XV. Réflexions sur cette révolution. Il est inutile d'en discuter la justice. Il est évident que les nobles, malgré leur richesse, leur influence, n'étaient pas propriétaires de Venise; le plus pauvre pêcheur était peut-être établi sur les lagunes plusieurs siècles avant eux. Rien ne donne le droit de s'arroger la suzeraineté, là où l'on a reçu un asyle. Il n'existait ni contrat, ni possession antérieure, ni droit dérivant de la protection. Chacun avait son industrie, sa propriété; chacun avait supporté sa part des charges publiques, contribué de son sang à la défense et à la gloire de la patrie. Des familles anciennes, opulentes, illustrées par des services, souvent honorées des premières magistratures, se trouvaient, parce qu'elles avaient remis leurs dignités au terme prescrit, sujettes de mandataires infidèles, qui retenaient un pouvoir usurpé, en le déclarant absolu, perpétuel et héréditaire. Un patricien vénitien, de famille ducale, le cavalier Soranzo, a consigné l'aveu de l'illégitimité de cette révolution, dans un écrit qui aussi n'a jamais été imprimé, à ce que je crois. «Cette nouvelle forme de gouvernement, dit-il[348], ne fut point établie d'un consentement unanime, ni par une délibération légitime et régulière; ce fut l'ouvrage des puissants, et le résultat de la subornation. Il en est des gouvernements comme de l'or, on n'en trouve point qui soit absolument pur; l'autorité souveraine est toujours, dans son origine, entachée de quelque usurpation.»
On a dit que, si le succès pouvait justifier une usurpation, celle-ci serait légitimée par sa longue durée et par les effets qu'elle a produits.
On pouvait dès-lors voir dans ce système de gouvernement deux inconvénients; l'un que la puissance des patriciens n'y était balancée par aucun contrepoids; l'autre, que cet état de choses interdisait pour jamais toute espérance au mérite.

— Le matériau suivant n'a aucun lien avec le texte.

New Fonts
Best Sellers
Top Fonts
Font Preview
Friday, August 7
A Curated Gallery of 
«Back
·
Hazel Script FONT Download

Nous verrons dans la suite de cette histoire quels furent les effets de cette révolution.
Le premier fut de dénaturer entièrement le pouvoir du doge. La veille, il était le magistrat de la république, le chef d'un gouvernement représentatif; le lendemain, quand le grand conseil se fut emparé de la souveraineté, le doge ne fut plus que le mandataire d'un souverain héréditaire.